Records from a collection:
BEGIN
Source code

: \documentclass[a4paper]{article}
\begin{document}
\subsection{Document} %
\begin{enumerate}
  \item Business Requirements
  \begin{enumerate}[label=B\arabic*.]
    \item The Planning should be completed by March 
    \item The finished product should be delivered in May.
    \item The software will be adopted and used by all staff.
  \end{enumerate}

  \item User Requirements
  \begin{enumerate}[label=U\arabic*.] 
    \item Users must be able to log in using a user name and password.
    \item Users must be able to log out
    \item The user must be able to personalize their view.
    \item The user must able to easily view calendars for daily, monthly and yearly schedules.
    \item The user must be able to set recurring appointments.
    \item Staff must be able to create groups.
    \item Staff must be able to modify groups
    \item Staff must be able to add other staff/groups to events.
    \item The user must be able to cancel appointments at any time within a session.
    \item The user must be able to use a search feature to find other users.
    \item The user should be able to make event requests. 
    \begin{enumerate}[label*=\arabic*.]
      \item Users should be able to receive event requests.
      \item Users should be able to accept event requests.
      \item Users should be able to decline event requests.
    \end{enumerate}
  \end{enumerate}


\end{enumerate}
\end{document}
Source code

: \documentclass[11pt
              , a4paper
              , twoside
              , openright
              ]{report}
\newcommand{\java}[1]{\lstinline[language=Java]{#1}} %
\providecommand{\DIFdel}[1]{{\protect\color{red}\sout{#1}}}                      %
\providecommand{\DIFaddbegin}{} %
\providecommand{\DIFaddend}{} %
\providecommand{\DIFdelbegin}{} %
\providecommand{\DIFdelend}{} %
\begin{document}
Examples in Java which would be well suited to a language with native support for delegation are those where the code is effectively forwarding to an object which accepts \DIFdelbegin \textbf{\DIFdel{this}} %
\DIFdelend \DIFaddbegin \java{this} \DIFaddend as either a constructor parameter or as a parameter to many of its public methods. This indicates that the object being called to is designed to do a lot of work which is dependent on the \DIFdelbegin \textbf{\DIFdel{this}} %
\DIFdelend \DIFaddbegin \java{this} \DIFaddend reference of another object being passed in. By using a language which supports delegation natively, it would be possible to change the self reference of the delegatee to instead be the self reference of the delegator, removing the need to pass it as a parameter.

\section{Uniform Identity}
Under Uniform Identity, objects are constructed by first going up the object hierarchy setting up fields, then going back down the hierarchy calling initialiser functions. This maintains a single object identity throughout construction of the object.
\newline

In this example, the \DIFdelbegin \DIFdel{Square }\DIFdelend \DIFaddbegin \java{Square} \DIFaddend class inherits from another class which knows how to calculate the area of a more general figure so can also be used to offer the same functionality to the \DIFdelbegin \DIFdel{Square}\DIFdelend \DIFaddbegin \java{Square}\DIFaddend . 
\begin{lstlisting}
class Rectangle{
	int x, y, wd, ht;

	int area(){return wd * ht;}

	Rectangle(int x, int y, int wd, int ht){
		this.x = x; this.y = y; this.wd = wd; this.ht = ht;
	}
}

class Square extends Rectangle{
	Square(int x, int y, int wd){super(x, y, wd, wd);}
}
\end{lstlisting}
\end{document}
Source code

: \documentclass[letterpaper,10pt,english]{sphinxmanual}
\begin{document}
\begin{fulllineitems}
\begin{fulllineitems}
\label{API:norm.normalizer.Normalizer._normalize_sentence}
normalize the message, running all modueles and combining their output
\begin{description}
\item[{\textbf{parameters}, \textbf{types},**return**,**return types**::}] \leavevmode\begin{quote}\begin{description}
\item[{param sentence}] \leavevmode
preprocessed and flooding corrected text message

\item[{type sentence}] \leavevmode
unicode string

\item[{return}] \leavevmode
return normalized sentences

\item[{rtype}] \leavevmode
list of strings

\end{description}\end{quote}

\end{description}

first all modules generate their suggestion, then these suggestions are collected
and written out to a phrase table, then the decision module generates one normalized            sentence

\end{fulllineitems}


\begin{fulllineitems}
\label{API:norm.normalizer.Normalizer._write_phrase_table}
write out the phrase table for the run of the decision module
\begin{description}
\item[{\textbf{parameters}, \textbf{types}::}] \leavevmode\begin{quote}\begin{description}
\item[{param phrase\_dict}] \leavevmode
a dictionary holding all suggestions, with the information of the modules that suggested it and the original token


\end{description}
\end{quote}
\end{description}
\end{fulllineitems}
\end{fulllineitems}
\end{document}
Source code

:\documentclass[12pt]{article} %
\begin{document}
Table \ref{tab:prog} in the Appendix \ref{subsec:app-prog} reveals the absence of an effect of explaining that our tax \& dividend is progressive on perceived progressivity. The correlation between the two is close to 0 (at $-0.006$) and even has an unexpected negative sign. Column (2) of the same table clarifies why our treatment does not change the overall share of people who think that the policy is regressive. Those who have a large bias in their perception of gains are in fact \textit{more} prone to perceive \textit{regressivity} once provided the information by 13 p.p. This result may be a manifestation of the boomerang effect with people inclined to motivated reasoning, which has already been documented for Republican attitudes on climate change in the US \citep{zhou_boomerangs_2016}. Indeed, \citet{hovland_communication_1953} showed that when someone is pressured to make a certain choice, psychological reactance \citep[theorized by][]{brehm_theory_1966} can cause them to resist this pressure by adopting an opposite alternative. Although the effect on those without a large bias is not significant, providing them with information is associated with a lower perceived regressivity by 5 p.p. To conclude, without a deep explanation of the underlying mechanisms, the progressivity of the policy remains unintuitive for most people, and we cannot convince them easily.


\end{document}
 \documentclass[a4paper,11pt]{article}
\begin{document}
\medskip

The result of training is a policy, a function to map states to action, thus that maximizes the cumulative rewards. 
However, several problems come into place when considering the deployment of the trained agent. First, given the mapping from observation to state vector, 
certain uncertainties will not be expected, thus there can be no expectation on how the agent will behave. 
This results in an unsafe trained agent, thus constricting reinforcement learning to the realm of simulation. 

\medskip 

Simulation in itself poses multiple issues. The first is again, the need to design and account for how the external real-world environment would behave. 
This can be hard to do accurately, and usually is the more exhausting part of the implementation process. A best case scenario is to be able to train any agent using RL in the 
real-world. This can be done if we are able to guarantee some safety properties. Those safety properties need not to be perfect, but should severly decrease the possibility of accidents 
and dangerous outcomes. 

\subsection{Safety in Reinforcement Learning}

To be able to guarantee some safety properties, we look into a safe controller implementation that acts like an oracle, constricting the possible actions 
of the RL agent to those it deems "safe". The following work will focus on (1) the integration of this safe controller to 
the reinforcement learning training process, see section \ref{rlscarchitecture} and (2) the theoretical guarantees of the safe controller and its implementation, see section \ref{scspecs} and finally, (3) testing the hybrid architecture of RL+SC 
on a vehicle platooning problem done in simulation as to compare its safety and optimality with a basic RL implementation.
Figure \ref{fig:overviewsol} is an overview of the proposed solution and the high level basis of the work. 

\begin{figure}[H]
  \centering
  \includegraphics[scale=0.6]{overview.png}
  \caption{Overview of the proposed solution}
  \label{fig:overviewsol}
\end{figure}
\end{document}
END
> _Task description_: Search the entries above for the string "would". Copy each line in which it appears.

> _Reply_:
Examples in Java which would be well suited to a language with native support for delegation are those where the code is effectively forwarding to an object which accepts \DIFdelbegin \textbf{\DIFdel{this}} %
\DIFdelend \DIFaddbegin \java{this} \DIFaddend reference of another object being passed in. By using a language which supports delegation natively, it would be possible to change the self reference of the delegatee to instead be the self reference of the delegator, removing the need to pass it as a parameter.
Simulation in itself poses multiple issues. The first is again, the need to design and account for how the external real-world environment would behave. 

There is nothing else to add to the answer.